Rotational spectroscopy of methylamine up to 2.6 THz^⋆

¹ Laboratoire de Physique des Lasers, Atomes, et Molécules, UMR CNRS 8523, Université de Lille 1, 59655 Villeneuve d’Ascq Cedex, France
e-mail: roman.motienko@univ-lille1.fr
² Institute of Radio Astronomy of NASU, Chervonopraporna, 4, 61002 Kharkov, Ukraine
³ Jet Propulsion Laboratory, California Institute of Technology, 4800 Oak Grove Drive, Pasadena CA 91109-8099, USA

Received: 4 December 2013
Accepted: 20 January 2014

Abstract

Context. Methylamine (CH₃NH₂) is the simplest primary alkylamine that has been detected in the interstellar medium. The molecule is relatively light, with the 50 K Boltzmann peak appearing near 800 GHz. However, reliable predictions for its rotational spectrum are available only up to 500 GHz. Spectroscopic analyses have been complicated by the two large-amplitude motions: internal rotation of the methyl top and inversion of the amino group.

Aims. To provide reliable predictions of the methylamine ground state rotational spectrum above 500 GHz, we studied its rotational spectrum in the frequency range from 500 to 2650 GHz.

Methods. The spectra of methylamine were recorded using the spectrometers based on Schottky diode frequency multiplication chains in the Lille laboratory (500−945 GHz) and in JPL (1060−2660 GHz). The analysis of the rotational spectrum of methylamine in the ground vibrational state was performed on the basis of the group-theoretical high barrier tunneling Hamiltonian developed for methylamine by Ohashi and Hougen.

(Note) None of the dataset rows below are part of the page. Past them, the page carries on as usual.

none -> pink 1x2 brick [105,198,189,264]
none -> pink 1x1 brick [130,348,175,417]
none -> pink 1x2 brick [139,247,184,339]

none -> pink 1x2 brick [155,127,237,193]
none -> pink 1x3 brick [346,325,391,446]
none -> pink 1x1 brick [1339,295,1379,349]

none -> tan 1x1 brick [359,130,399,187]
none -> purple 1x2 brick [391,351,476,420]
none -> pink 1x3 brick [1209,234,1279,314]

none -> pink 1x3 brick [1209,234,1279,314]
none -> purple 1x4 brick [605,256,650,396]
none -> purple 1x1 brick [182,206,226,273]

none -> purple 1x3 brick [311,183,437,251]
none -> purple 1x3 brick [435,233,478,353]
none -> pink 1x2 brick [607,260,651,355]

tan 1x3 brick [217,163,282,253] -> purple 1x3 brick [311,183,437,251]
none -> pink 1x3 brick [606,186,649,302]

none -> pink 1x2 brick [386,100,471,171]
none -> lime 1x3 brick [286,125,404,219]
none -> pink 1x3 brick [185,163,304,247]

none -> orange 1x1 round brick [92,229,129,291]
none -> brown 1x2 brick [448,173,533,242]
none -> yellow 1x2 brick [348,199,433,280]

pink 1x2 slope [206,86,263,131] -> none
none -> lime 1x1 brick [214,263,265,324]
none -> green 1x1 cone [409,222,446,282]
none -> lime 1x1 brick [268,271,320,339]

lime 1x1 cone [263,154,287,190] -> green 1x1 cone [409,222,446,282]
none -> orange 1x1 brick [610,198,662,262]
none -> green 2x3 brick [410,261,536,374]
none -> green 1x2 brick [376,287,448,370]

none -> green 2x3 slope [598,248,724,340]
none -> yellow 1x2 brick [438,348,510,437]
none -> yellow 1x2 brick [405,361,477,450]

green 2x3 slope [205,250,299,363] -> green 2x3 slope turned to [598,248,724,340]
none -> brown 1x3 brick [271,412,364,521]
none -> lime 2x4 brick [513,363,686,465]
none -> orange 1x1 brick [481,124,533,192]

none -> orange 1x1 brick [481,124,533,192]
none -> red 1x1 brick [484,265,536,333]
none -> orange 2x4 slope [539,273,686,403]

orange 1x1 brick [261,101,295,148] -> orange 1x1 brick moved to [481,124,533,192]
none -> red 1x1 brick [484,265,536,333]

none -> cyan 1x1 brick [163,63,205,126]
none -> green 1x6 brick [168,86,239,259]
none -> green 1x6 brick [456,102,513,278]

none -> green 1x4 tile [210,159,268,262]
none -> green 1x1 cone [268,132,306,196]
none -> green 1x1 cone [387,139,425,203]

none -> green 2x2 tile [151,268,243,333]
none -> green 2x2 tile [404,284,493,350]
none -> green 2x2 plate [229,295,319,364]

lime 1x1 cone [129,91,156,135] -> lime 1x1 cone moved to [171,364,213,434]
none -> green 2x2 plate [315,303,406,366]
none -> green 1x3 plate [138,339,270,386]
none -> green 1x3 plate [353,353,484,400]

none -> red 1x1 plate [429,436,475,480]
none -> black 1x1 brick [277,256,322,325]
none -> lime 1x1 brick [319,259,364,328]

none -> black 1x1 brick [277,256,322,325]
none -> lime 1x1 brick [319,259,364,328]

Results. In the recorded spectra, we have assigned 1849 new rotational transitions of methylamine. They were fitted together with previously published data, to a Hamiltonian model that uses 76 parameters with an overall weighted rms deviation of 0.87. On the basis of the new spectroscopic results, predictions of transition frequencies in the frequency range up to 3 THz with J ≤ 50 and K_a ≤ 20 are presented.